Por otra parte, ha apuntado que hay referencias de la implantación de bombas de infusión intratecal de morfina u otros opioides en enfermos con dolor crónico benigno en patologías articulares, por lo que puede ser eficaz en afectados de espondilitis. El problema de esta técnica es el desconocimiento de sus efectos a largo plazo, ya que ha sido principalmente utilizada para enfermos oncológicos que fallecían en un breve periodo de tiempo.

"Parece ser que causan alteraciones hormonales pero todavía no se conocen los efectos que puede producir la implantación de por vida de una bomba en el organismo". En el caso de esta técnica hay que contemplar la dificultad de traspasar el ligamento que cubre la columna vertebral para introducir el catéter que administra el medicamento en estos pacientes. La estimulación eléctrica medular es otro de los procedimientos pero no hay referencias de su implantación en pacientes con espondilitis.

Radiofrecuencia
Según Sánchez Montero, no se ha demostrado la eficacia del uso de radiofrecuencia en las espodilitis y además puede producir lesiones irreversibles. No obstante, "existen controversias sobre la efectividad de este tratamiento si se utiliza para cauterizar los nervios que dan sensibilidad a la parte posterior de la espalda.

El problema viene cuando vuelven a crecer los nervios de esta zona pasado un tiempo y los dolores reaparecen, por lo que parece no ser muy útil".

El dolor y sus efectos psicológicos
"En pacientes con dolor crónico, el dolor es una enfermedad", ha señalado Sánchez Montero. Depresión, negatividad, insomnio, dependencia del médico y aislamiento social son algunos de los trastornos que acarrea el dolor crónico. Además, ha añadido que "todos estos síntomas se relacionan entre sí influyendo muy negativamente en la calidad de vida de los afectados de espondilitis anquilosante".

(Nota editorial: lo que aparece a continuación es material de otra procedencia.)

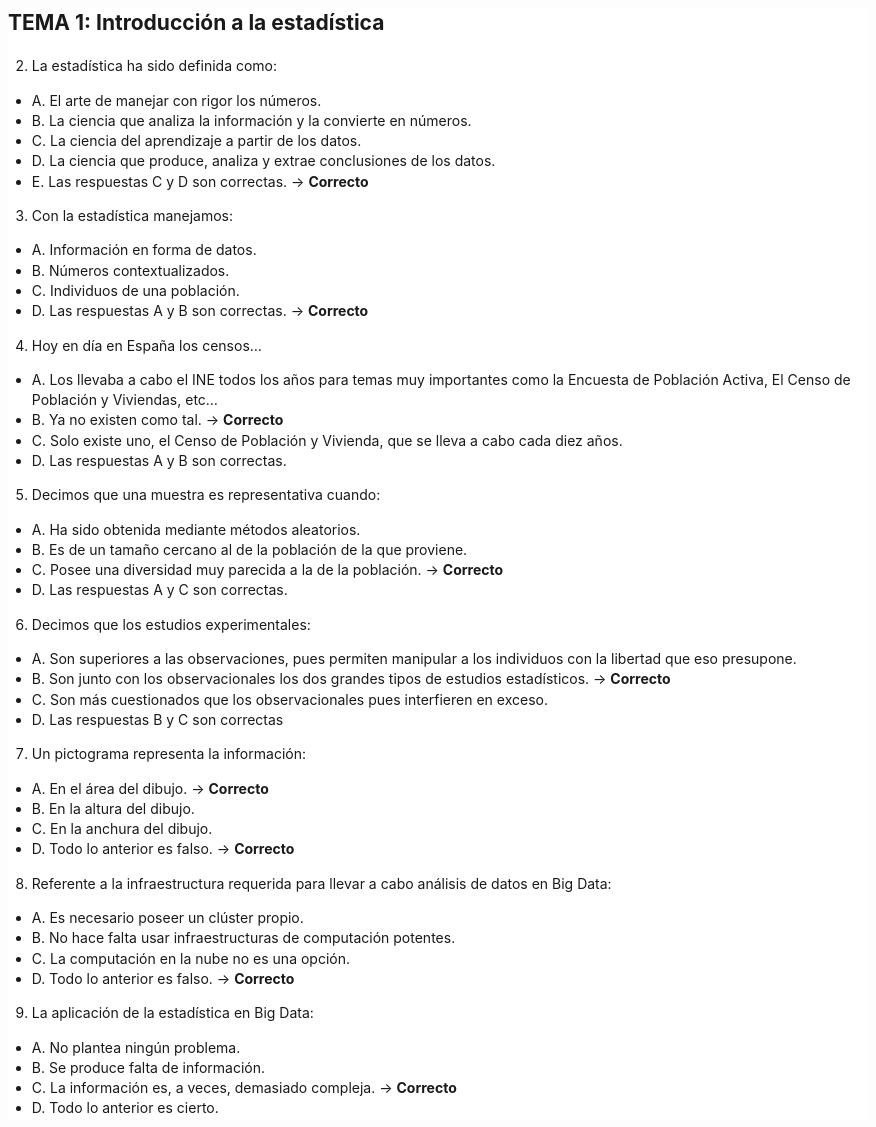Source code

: ## TEMA 1: Introducción a la estadística

2. La estadística ha sido definida como:

- A. El arte de manejar con rigor los números.
- B. La ciencia que analiza la información y la convierte en números.
- C. La ciencia del aprendizaje a partir de los datos.
- D. La ciencia que produce, analiza y extrae conclusiones de los datos.
- E. Las respuestas C y D son correctas. -> **Correcto**

3. Con la estadística manejamos:

- A. Información en forma de datos.
- B. Números contextualizados.
- C. Individuos de una población.
- D. Las respuestas A y B son correctas. -> **Correcto**

4. Hoy en día en España los censos…

- A. Los llevaba a cabo el INE todos los años para temas muy importantes como la Encuesta de Población Activa, El Censo de Población y Viviendas, etc…
-  B. Ya no existen como tal. -> **Correcto**
-  C. Solo existe uno, el Censo de Población y Vivienda, que se lleva a cabo cada diez años.
-  D. Las respuestas A y B son correctas.

5. Decimos que una muestra es representativa cuando:

- A. Ha sido obtenida mediante métodos aleatorios.
- B. Es de un tamaño cercano al de la población de la que proviene.
- C. Posee una diversidad muy parecida a la de la población. -> **Correcto**
- D. Las respuestas A y C son correctas.

6. Decimos que los estudios experimentales:

- A. Son superiores a las observaciones, pues permiten manipular a los individuos con la libertad que eso presupone.
- B. Son junto con los observacionales los dos grandes tipos de estudios estadísticos. -> **Correcto**
- C. Son más cuestionados que los observacionales pues interfieren en exceso.
- D. Las respuestas B y C son correctas

7. Un pictograma representa la información:

- A. En el área del dibujo. -> **Correcto**
- B. En la altura del dibujo.
- C. En la anchura del dibujo.
- D. Todo lo anterior es falso. -> **Correcto**

8. Referente a la infraestructura requerida para llevar a cabo análisis de datos en Big Data:
- A. Es necesario poseer un clúster propio.
- B. No hace falta usar infraestructuras de computación potentes.
- C. La computación en la nube no es una opción.
- D. Todo lo anterior es falso. -> **Correcto**

9. La aplicación de la estadística en Big Data:
- A. No plantea ningún problema.
- B. Se produce falta de información.
- C. La información es, a veces, demasiado compleja.  -> **Correcto**
- D. Todo lo anterior es cierto.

La incapacidad para llevar una vida normal puede provocar depresión y ansiedad, ya no sólo por el dolor sino también por los tratamientos que reciben pues "un abordaje inadecuado provoca otras patologías asociadas al dolor".

En este sentido, el anestesiólogo ha explicado que "el dolor produce depresión y ésta provoca dolor; se trata de un círculo vicioso que afecta al 54 por ciento de los pacientes". Pero esta situación se agrava cuando a la depresión y al dolor se añade la ansiedad: "Existe un mayor impacto social y un incremento de la incidencia de suicidio".